## INFORMATION SHOWN:
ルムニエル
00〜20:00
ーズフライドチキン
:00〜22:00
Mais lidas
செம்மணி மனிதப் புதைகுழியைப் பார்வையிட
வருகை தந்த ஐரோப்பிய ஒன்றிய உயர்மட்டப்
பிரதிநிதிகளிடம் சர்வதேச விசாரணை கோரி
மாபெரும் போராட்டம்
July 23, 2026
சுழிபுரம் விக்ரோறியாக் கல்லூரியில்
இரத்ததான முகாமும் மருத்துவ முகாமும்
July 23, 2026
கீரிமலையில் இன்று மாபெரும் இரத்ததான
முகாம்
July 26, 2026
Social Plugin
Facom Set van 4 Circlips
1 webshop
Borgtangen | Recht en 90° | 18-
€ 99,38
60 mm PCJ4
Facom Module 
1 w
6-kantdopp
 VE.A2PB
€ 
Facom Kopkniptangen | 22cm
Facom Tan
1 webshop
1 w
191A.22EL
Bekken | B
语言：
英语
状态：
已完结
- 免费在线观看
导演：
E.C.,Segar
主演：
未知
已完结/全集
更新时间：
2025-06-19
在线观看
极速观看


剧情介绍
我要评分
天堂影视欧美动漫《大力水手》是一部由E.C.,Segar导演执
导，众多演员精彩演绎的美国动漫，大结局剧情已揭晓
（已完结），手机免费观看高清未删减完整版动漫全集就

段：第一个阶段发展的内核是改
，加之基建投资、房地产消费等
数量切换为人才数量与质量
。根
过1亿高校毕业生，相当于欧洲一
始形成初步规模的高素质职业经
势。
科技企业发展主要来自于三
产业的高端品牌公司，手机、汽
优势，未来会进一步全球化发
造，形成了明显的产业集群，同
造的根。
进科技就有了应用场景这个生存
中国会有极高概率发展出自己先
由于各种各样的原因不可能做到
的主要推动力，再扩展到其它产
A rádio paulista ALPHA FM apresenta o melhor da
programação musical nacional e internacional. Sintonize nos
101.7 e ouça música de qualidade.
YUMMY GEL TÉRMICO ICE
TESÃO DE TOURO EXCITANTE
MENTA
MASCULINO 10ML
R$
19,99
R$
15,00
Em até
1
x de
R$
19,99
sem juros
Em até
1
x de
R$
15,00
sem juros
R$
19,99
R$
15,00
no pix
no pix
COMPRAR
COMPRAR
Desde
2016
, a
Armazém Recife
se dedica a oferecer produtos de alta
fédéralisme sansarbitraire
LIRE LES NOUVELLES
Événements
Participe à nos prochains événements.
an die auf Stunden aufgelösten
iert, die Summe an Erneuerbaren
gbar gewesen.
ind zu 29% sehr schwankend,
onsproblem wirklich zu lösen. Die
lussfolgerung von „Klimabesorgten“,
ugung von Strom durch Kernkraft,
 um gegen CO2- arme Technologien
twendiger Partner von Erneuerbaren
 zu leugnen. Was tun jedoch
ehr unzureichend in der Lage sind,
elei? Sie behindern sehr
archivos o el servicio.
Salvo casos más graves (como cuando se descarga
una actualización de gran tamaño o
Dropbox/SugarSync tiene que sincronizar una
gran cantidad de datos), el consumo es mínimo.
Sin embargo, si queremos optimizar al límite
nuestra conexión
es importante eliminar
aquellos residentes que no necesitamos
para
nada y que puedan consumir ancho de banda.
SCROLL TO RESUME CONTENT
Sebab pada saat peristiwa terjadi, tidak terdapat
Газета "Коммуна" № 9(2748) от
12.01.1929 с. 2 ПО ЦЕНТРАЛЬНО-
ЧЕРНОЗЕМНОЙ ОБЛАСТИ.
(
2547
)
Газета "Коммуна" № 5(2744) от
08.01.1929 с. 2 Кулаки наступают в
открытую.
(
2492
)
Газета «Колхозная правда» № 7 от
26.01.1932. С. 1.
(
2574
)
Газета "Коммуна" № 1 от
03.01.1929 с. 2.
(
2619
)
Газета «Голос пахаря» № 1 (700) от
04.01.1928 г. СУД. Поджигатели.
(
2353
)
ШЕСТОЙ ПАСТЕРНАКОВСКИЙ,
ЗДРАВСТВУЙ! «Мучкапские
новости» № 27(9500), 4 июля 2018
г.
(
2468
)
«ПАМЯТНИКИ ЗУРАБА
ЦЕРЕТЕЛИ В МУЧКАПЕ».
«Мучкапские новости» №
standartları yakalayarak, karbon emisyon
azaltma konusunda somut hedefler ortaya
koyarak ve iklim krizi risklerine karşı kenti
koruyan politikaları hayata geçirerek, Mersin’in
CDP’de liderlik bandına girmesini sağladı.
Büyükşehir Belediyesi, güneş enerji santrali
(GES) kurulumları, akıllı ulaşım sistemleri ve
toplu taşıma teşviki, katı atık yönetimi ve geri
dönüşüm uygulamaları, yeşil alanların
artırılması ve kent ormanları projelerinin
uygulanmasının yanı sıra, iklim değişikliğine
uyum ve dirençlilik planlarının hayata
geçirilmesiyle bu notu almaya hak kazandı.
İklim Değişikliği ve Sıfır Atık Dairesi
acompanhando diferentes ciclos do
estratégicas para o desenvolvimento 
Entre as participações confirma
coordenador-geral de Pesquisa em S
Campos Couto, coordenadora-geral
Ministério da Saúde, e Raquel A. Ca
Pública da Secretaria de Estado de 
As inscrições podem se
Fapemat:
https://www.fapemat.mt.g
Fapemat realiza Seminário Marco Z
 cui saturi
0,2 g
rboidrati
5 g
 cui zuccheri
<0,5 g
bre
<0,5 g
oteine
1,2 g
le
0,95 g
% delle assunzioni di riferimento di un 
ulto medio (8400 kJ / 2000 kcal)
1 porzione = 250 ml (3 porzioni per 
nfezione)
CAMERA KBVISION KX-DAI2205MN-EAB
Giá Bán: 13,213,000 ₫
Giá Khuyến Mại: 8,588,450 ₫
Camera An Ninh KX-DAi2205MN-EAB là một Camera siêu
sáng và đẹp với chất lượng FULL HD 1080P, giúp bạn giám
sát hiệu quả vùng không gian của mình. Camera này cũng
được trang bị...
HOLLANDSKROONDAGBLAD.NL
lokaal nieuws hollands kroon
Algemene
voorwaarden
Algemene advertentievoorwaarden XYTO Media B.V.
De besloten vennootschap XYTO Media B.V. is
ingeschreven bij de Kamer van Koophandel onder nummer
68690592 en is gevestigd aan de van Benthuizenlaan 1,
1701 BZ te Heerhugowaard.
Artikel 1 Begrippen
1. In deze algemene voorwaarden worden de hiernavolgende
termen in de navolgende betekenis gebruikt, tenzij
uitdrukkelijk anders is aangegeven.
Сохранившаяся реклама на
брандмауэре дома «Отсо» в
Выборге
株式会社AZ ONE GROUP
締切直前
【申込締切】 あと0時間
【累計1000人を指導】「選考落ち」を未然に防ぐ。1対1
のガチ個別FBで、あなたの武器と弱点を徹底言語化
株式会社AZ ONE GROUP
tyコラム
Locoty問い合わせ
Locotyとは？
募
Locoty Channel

## WHAT THE EXERCISE ASKS:
Each line above that contains the word "Media" should be returned.

## EXERCISE RESPONSE:
Algemene advertentievoorwaarden XYTO Media B.V.
De besloten vennootschap XYTO Media B.V. is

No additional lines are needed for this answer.